**Records supplied**
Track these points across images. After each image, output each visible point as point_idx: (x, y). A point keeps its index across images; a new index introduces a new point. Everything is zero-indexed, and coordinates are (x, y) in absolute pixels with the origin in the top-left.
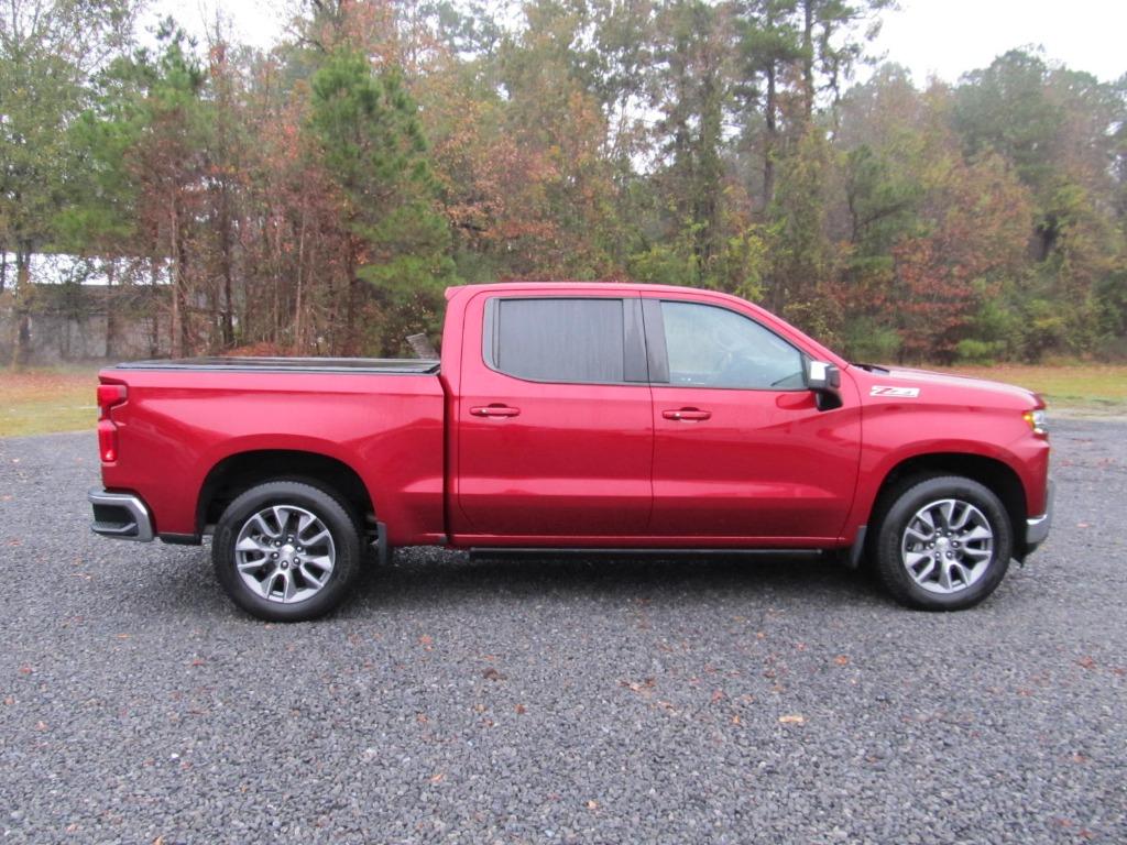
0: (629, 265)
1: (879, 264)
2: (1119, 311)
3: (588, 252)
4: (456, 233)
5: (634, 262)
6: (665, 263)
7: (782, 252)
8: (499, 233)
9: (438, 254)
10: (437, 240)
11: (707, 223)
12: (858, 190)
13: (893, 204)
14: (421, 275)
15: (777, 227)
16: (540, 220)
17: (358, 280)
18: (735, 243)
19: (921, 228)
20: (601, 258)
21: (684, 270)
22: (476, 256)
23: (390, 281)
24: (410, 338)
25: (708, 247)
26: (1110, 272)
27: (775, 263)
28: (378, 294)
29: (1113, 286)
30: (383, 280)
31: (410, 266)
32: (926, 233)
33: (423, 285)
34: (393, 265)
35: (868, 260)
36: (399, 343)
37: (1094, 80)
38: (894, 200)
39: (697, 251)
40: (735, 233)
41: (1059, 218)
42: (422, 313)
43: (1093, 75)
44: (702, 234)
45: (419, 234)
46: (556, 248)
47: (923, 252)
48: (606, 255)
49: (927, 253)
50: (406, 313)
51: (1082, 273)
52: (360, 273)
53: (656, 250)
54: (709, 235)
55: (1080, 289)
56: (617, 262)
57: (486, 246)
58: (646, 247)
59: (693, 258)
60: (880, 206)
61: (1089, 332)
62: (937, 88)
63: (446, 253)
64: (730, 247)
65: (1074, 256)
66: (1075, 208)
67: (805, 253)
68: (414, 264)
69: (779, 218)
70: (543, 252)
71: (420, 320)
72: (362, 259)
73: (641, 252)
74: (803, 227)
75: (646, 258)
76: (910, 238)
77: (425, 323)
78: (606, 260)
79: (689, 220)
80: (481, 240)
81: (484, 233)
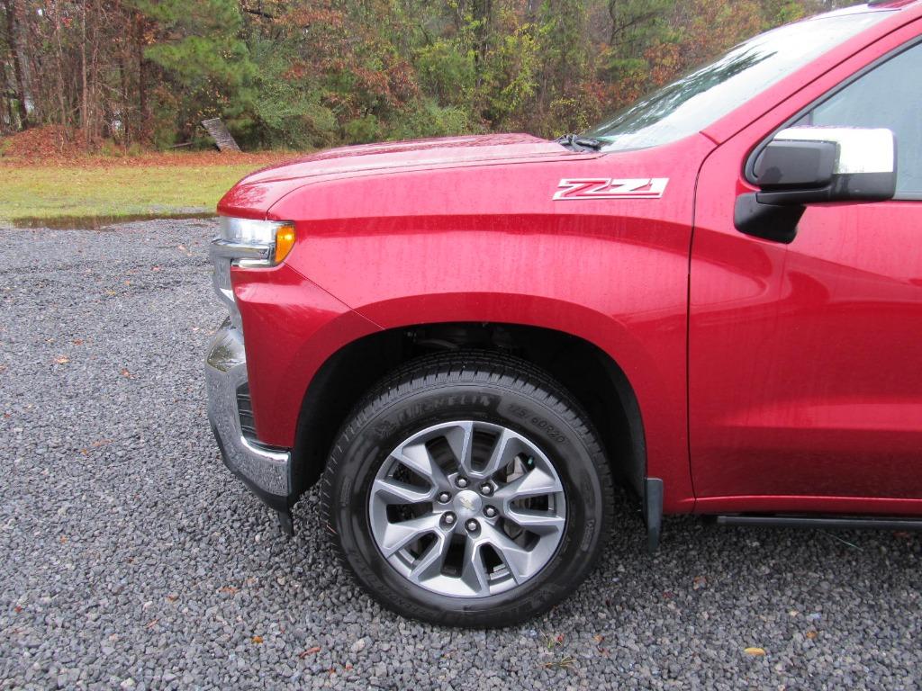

**Your objective**
Return every line of the records above word for word, leaving out the pictures.

**Response**
Track these points across images. After each image, output each visible point as point_idx: (x, y). A point keeps its index across images; a new index introduces a new point. Everything is zero-indexed, and coordinates are (x, y) in absolute pixels with the origin in the top-left.
0: (629, 265)
1: (879, 264)
2: (1119, 311)
3: (588, 252)
4: (456, 233)
5: (634, 262)
6: (665, 263)
7: (782, 252)
8: (499, 233)
9: (438, 254)
10: (437, 240)
11: (707, 223)
12: (858, 190)
13: (893, 204)
14: (421, 275)
15: (777, 227)
16: (540, 220)
17: (358, 280)
18: (735, 243)
19: (921, 228)
20: (601, 258)
21: (684, 270)
22: (476, 256)
23: (390, 281)
24: (410, 338)
25: (708, 247)
26: (1110, 272)
27: (775, 263)
28: (378, 294)
29: (1113, 286)
30: (383, 280)
31: (410, 266)
32: (926, 233)
33: (423, 285)
34: (393, 265)
35: (868, 260)
36: (399, 343)
37: (1094, 80)
38: (894, 200)
39: (697, 251)
40: (735, 233)
41: (1059, 218)
42: (422, 313)
43: (1093, 75)
44: (702, 234)
45: (419, 234)
46: (556, 248)
47: (923, 252)
48: (606, 255)
49: (927, 253)
50: (406, 313)
51: (1082, 273)
52: (360, 273)
53: (656, 250)
54: (709, 235)
55: (1080, 289)
56: (617, 262)
57: (486, 246)
58: (646, 247)
59: (693, 258)
60: (880, 206)
61: (1089, 332)
62: (937, 88)
63: (446, 253)
64: (730, 247)
65: (1074, 256)
66: (1075, 208)
67: (805, 253)
68: (414, 264)
69: (779, 218)
70: (543, 252)
71: (420, 320)
72: (362, 259)
73: (641, 252)
74: (803, 227)
75: (646, 258)
76: (910, 238)
77: (425, 323)
78: (606, 260)
79: (689, 220)
80: (481, 240)
81: (484, 233)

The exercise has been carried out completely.